Revision tracking records:
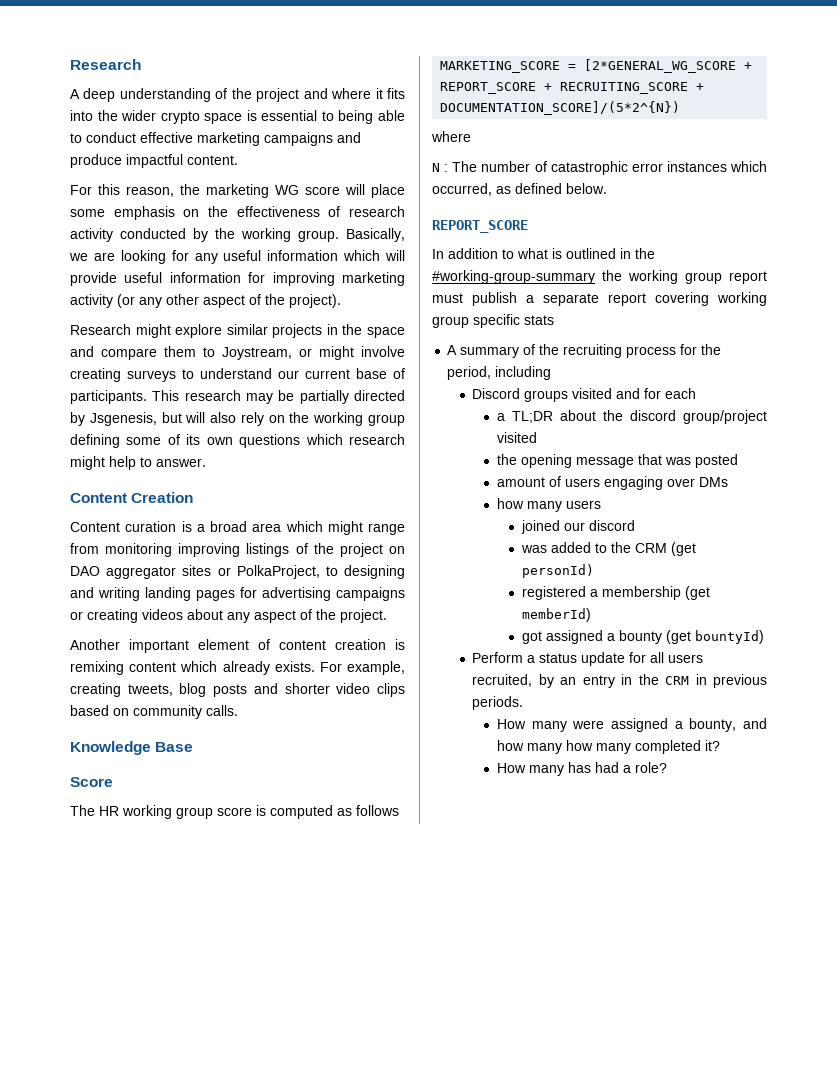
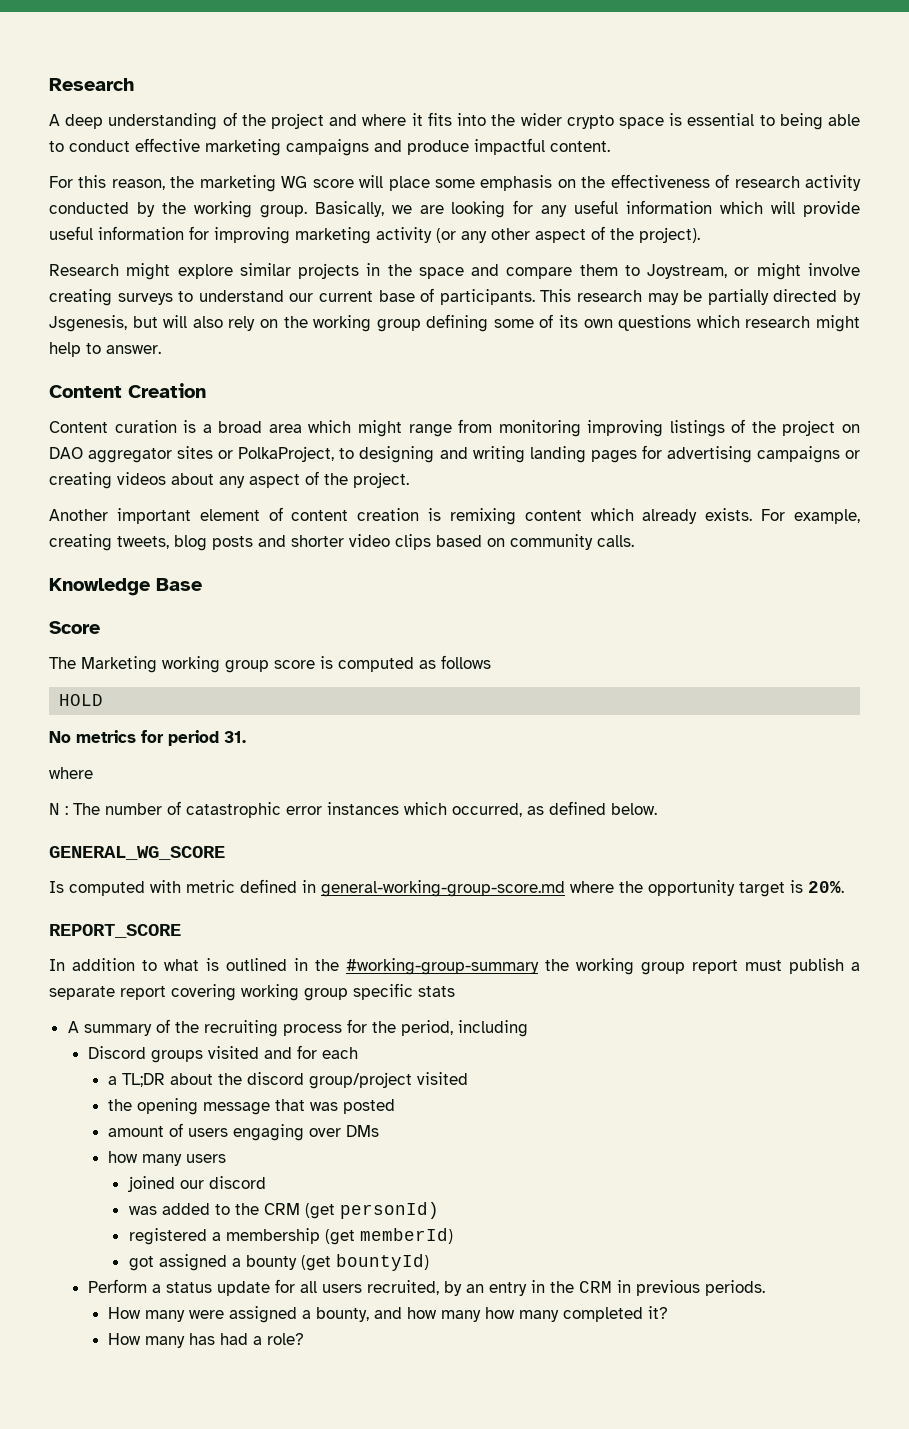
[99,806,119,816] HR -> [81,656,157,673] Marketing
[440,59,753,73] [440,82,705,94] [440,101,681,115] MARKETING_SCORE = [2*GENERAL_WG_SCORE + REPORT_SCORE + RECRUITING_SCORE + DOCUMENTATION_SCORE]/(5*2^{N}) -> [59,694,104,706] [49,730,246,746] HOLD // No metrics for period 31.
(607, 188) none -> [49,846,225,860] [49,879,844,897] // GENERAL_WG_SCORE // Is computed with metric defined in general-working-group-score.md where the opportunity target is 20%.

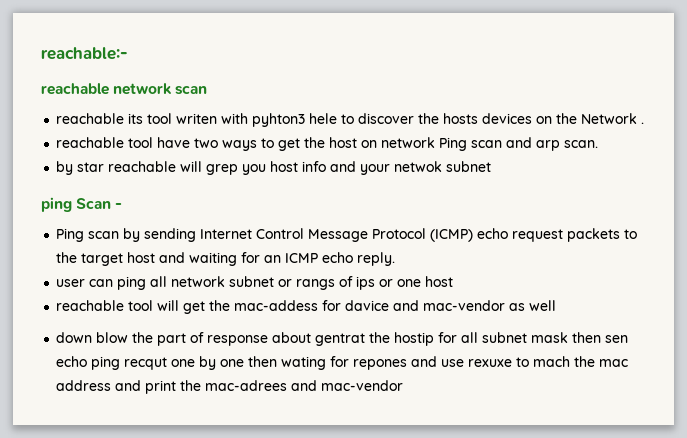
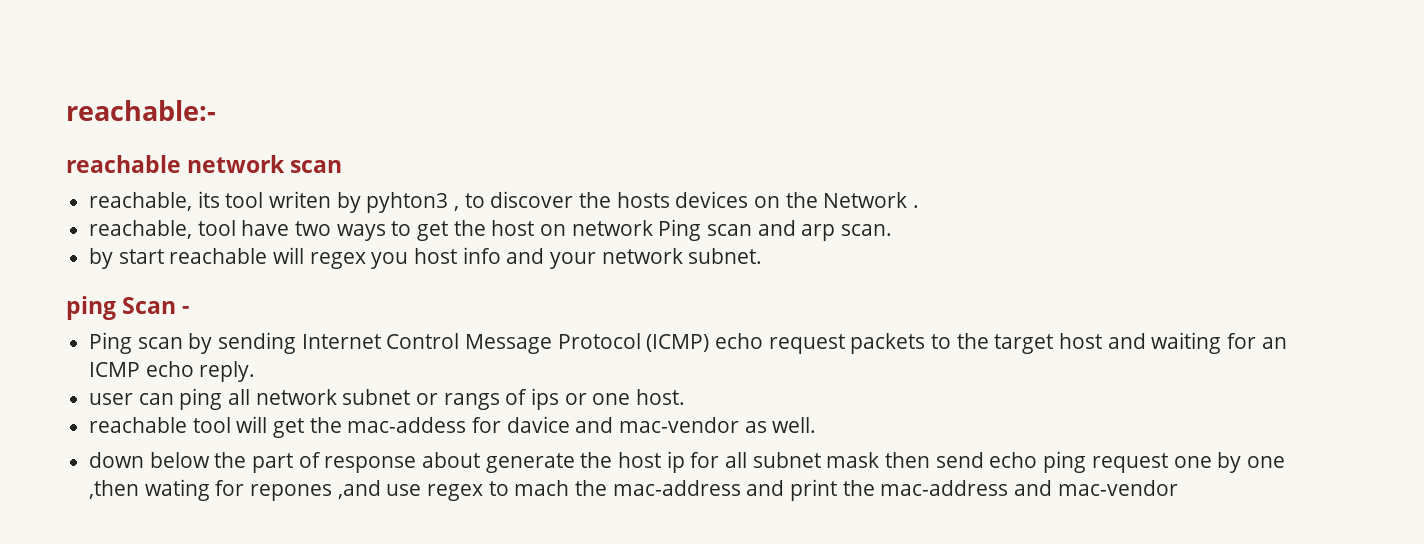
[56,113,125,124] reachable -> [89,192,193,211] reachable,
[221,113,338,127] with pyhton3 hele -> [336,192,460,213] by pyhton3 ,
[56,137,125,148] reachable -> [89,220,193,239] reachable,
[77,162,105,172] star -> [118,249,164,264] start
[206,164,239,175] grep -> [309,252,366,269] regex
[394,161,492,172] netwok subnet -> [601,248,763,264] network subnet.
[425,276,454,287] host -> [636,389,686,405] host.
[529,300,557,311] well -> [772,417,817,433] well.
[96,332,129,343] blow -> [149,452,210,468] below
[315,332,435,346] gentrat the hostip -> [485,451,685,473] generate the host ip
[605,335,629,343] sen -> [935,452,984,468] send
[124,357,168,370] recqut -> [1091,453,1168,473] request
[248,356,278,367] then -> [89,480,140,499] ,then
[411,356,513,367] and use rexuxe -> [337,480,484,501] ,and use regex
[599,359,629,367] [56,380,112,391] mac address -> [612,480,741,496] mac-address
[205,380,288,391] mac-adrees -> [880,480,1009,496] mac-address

== Task to carry out ==
The records above should be repeated exactly, with every picture omitted.

== Output ==
[99,806,119,816] HR -> [81,656,157,673] Marketing
[440,59,753,73] [440,82,705,94] [440,101,681,115] MARKETING_SCORE = [2*GENERAL_WG_SCORE + REPORT_SCORE + RECRUITING_SCORE + DOCUMENTATION_SCORE]/(5*2^{N}) -> [59,694,104,706] [49,730,246,746] HOLD // No metrics for period 31.
(607, 188) none -> [49,846,225,860] [49,879,844,897] // GENERAL_WG_SCORE // Is computed with metric defined in general-working-group-score.md where the opportunity target is 20%.

[56,113,125,124] reachable -> [89,192,193,211] reachable,
[221,113,338,127] with pyhton3 hele -> [336,192,460,213] by pyhton3 ,
[56,137,125,148] reachable -> [89,220,193,239] reachable,
[77,162,105,172] star -> [118,249,164,264] start
[206,164,239,175] grep -> [309,252,366,269] regex
[394,161,492,172] netwok subnet -> [601,248,763,264] network subnet.
[425,276,454,287] host -> [636,389,686,405] host.
[529,300,557,311] well -> [772,417,817,433] well.
[96,332,129,343] blow -> [149,452,210,468] below
[315,332,435,346] gentrat the hostip -> [485,451,685,473] generate the host ip
[605,335,629,343] sen -> [935,452,984,468] send
[124,357,168,370] recqut -> [1091,453,1168,473] request
[248,356,278,367] then -> [89,480,140,499] ,then
[411,356,513,367] and use rexuxe -> [337,480,484,501] ,and use regex
[599,359,629,367] [56,380,112,391] mac address -> [612,480,741,496] mac-address
[205,380,288,391] mac-adrees -> [880,480,1009,496] mac-address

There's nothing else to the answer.